In the Guardian Andrew Simms has been arguing in favour of a setting a maximum wage as a function of the lowest wage within an organisation.
One of the fathers of modern banking, JP Morgan, believed that to motivate people you didn’t need a ratio of more than 10 between the highest and lowest paid. This is common knowledge in management school, but seemingly ignored in the workplace.
This would create two good incentives
#1 It would create an incentive to pay all workers in the organisation as well as possible, as the ability of a senior executive to award themselves a high salary depends on the earnings of the lowest paid worker in the organisation (and would prevent shareholders simply pocketing the difference as profit, as would be the result of an absolute maximum wage).

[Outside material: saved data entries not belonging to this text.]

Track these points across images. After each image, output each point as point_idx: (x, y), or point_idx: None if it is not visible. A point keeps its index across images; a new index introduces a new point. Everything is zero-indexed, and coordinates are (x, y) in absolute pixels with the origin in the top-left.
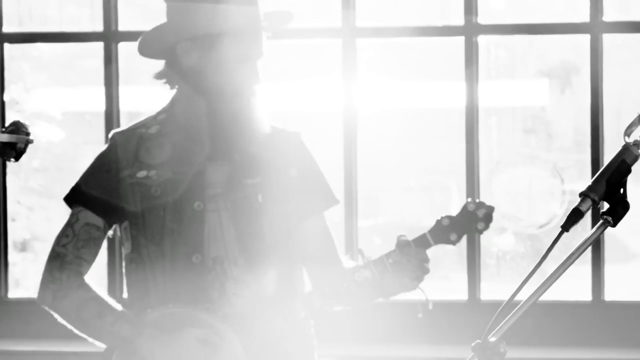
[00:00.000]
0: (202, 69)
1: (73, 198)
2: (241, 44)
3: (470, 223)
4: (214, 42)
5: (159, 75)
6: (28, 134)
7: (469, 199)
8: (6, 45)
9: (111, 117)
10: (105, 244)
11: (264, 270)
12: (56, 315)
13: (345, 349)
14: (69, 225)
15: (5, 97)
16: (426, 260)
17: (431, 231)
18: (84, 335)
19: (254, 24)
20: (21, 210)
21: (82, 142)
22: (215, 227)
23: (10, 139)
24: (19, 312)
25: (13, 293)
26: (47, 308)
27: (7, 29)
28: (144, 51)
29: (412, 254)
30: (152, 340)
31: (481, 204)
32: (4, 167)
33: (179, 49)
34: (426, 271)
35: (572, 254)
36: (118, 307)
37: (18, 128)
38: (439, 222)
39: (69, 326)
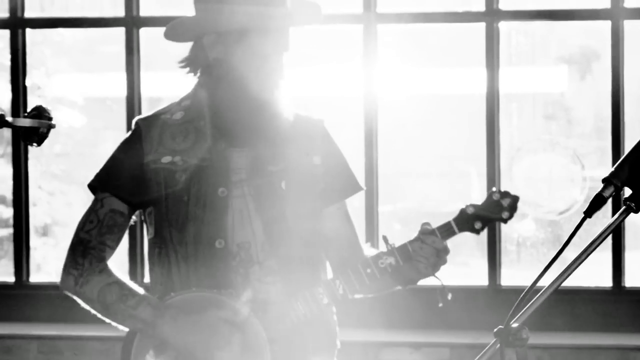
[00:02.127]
0: (227, 62)
1: (97, 184)
2: (267, 41)
3: (494, 212)
4: (240, 37)
5: (184, 63)
6: (50, 118)
7: (494, 189)
8: (28, 31)
9: (132, 102)
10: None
11: (288, 256)
12: (79, 301)
13: (365, 335)
14: (93, 211)
15: (27, 82)
16: (444, 250)
17: (456, 219)
18: (107, 320)
19: (280, 22)
20: (42, 195)
21: (103, 127)
22: (242, 213)
23: (33, 123)
24: (40, 296)
25: (34, 277)
26: (70, 294)
27: (28, 14)
28: (170, 36)
29: (429, 242)
30: (174, 321)
31: (506, 194)
32: (26, 152)
33: (205, 41)
34: (443, 261)
35: (594, 240)
36: (140, 290)
37: (40, 113)
38: (463, 210)
39: (92, 311)
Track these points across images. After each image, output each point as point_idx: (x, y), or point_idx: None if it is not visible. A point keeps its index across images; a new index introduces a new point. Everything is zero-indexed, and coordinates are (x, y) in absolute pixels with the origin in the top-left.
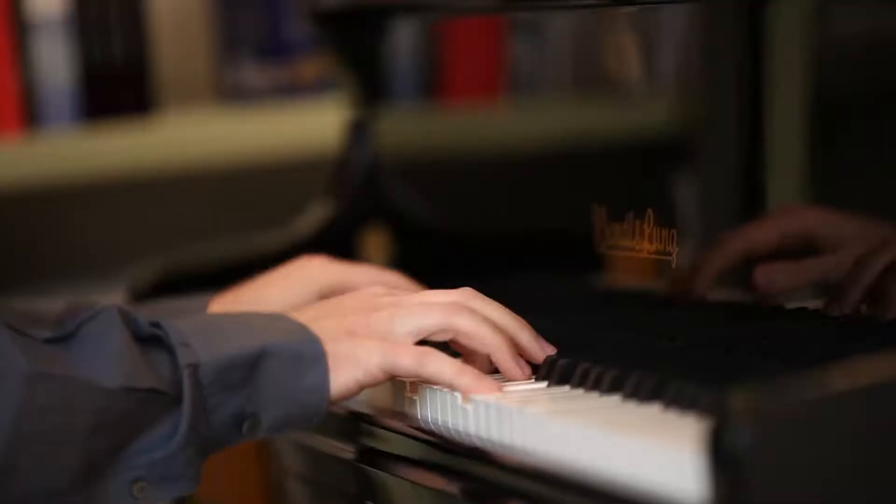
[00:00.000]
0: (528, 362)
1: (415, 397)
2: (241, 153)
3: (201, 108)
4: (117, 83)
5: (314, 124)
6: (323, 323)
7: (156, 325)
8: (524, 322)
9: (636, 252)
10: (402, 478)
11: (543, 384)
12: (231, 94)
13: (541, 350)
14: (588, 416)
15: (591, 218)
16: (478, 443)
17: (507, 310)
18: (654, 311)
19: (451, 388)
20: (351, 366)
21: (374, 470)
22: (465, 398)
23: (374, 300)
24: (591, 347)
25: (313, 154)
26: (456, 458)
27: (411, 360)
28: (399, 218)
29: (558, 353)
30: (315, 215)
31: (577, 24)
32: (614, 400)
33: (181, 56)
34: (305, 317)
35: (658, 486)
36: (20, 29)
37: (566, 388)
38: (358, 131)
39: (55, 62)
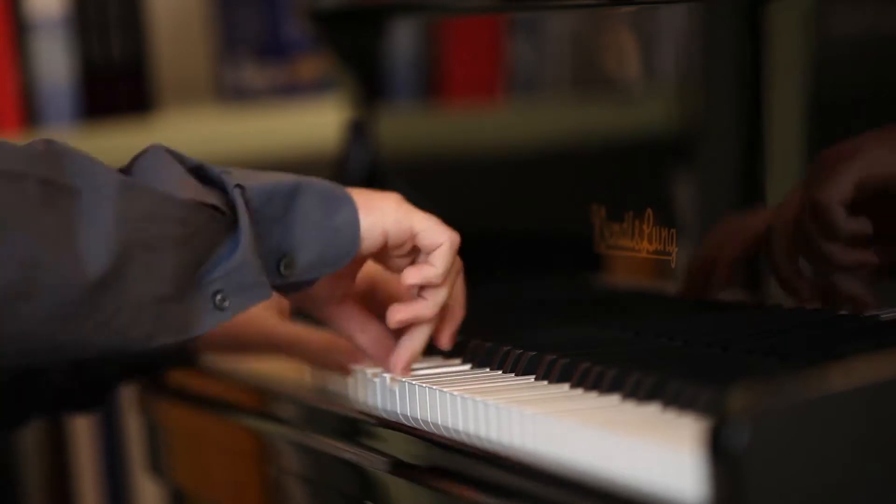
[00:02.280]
0: (526, 362)
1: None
2: (241, 153)
3: (201, 107)
4: (117, 82)
5: (313, 124)
6: (351, 189)
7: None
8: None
9: (636, 252)
10: (401, 478)
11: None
12: (230, 93)
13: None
14: (587, 416)
15: (591, 218)
16: (477, 442)
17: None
18: (654, 310)
19: (432, 263)
20: (381, 213)
21: (374, 470)
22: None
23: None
24: (591, 347)
25: (313, 154)
26: (455, 458)
27: (443, 231)
28: None
29: (558, 352)
30: None
31: (576, 23)
32: (613, 399)
33: (181, 55)
34: None
35: (657, 486)
36: (19, 28)
37: (565, 387)
38: (357, 131)
39: (54, 61)
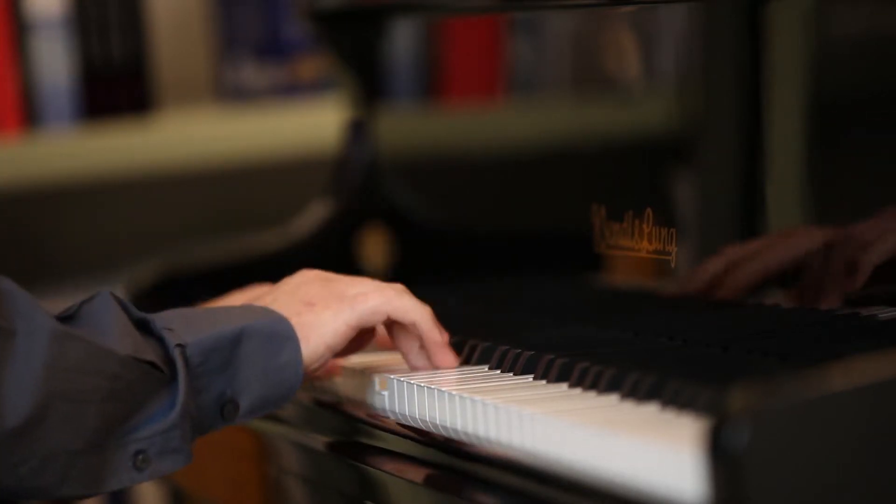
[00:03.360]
0: (524, 361)
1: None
2: (240, 153)
3: (200, 107)
4: (116, 82)
5: (313, 124)
6: (279, 302)
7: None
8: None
9: (635, 252)
10: (401, 478)
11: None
12: (230, 93)
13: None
14: (586, 416)
15: (591, 218)
16: (476, 442)
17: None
18: (653, 310)
19: (415, 330)
20: (318, 332)
21: (374, 470)
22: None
23: (321, 275)
24: (589, 347)
25: (312, 154)
26: (455, 458)
27: (379, 299)
28: (398, 217)
29: (557, 352)
30: (314, 215)
31: (576, 23)
32: (612, 399)
33: (180, 55)
34: (263, 302)
35: (656, 486)
36: (19, 28)
37: (564, 386)
38: (357, 131)
39: (54, 61)
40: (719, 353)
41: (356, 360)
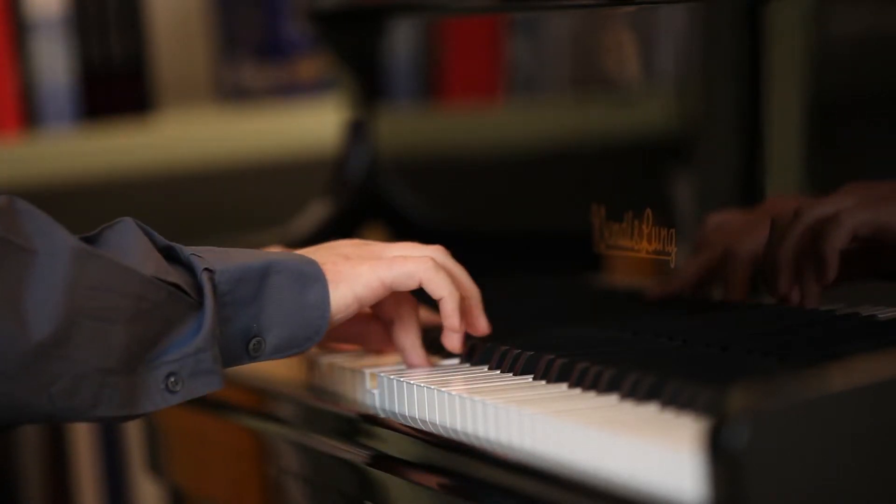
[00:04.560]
0: (524, 362)
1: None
2: (240, 153)
3: (200, 107)
4: (116, 82)
5: (313, 124)
6: (318, 253)
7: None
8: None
9: (635, 252)
10: (401, 478)
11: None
12: (230, 93)
13: (484, 322)
14: (586, 416)
15: (591, 218)
16: (476, 442)
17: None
18: (653, 310)
19: (443, 309)
20: (350, 282)
21: (374, 470)
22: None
23: (362, 240)
24: (589, 347)
25: (312, 154)
26: (455, 458)
27: (418, 265)
28: (397, 217)
29: (557, 352)
30: (314, 215)
31: (576, 24)
32: (612, 399)
33: (180, 55)
34: (300, 251)
35: (656, 486)
36: (19, 28)
37: (563, 386)
38: (356, 131)
39: (54, 62)
40: (719, 353)
41: (356, 360)
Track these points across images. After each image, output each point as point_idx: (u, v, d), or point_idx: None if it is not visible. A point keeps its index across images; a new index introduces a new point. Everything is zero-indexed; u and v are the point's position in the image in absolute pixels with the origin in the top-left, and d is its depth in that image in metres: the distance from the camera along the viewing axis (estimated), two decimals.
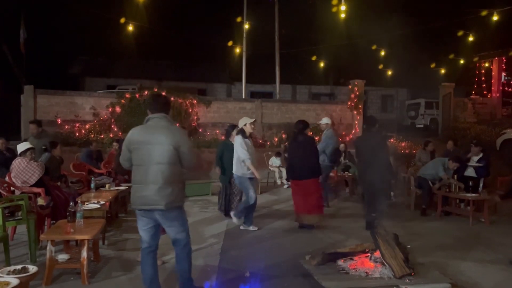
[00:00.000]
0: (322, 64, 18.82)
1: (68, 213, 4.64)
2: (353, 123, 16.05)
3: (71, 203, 4.86)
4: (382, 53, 17.15)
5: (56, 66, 21.55)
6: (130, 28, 13.57)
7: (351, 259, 4.54)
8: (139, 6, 12.99)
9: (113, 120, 13.18)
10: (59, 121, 12.71)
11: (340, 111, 16.12)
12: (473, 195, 7.42)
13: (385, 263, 4.22)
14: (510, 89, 20.42)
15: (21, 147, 6.22)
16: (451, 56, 18.01)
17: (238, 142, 6.47)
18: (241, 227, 6.58)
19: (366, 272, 4.23)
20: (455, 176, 7.82)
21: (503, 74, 19.95)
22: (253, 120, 6.71)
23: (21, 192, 5.79)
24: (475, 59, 19.35)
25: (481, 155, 8.51)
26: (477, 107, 18.66)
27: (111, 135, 12.39)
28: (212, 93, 22.94)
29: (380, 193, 6.27)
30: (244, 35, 17.01)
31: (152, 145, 3.51)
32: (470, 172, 8.43)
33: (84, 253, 4.19)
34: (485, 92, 20.29)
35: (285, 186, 11.02)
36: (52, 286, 4.20)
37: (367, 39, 17.01)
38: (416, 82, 22.61)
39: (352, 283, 4.03)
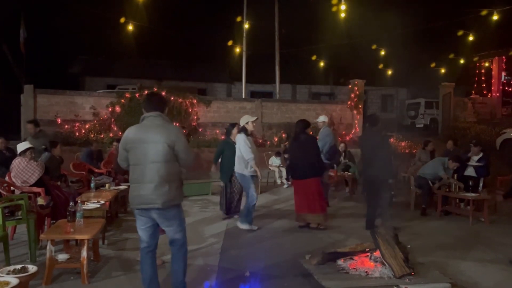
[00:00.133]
0: (322, 64, 18.80)
1: (68, 213, 4.64)
2: (353, 122, 16.06)
3: (71, 202, 4.85)
4: (382, 52, 17.13)
5: (56, 66, 21.57)
6: (130, 27, 13.57)
7: (351, 258, 4.54)
8: (139, 6, 13.00)
9: (113, 119, 13.18)
10: (59, 120, 12.71)
11: (340, 111, 16.13)
12: (473, 194, 7.42)
13: (385, 263, 4.22)
14: (510, 89, 20.43)
15: (21, 146, 6.23)
16: (451, 55, 18.00)
17: (241, 139, 6.43)
18: (241, 227, 6.56)
19: (366, 272, 4.23)
20: (455, 176, 7.83)
21: (503, 73, 19.95)
22: (255, 118, 6.69)
23: (21, 191, 5.79)
24: (475, 58, 19.34)
25: (481, 154, 8.52)
26: (477, 107, 18.66)
27: (111, 135, 12.39)
28: (212, 93, 22.91)
29: (382, 188, 6.27)
30: (244, 35, 17.00)
31: (147, 143, 3.50)
32: (470, 171, 8.43)
33: (84, 253, 4.19)
34: (485, 92, 20.29)
35: (285, 186, 11.02)
36: (52, 285, 4.20)
37: (367, 38, 16.99)
38: (416, 81, 22.64)
39: (352, 283, 4.03)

#2 It would create an incentive to ensure the organisation consistently performs well, as the ability to pay high wages to your workers is a function of how well the organisation is run in terms of revenues and non-wage costs. (This contrasts with paying out bonuses based on stock performance and the like).
Some potential flaws
#1 It would create an incentive to outsource lower-paid work, to keep the lowest salary in the organisation high
#2 It may create an incentive for companies to stay smaller than they otherwise would, if expanding meant hiring lower paid workers – resulting in less new jobs created. (Imagine a company that has not hired graduates in a number of years – as the newest employees climb the ladder executive pay expands, but by hiring new graduates at graduate salaries executive pay must be reduced. A pretty big incentive not to hire or grow).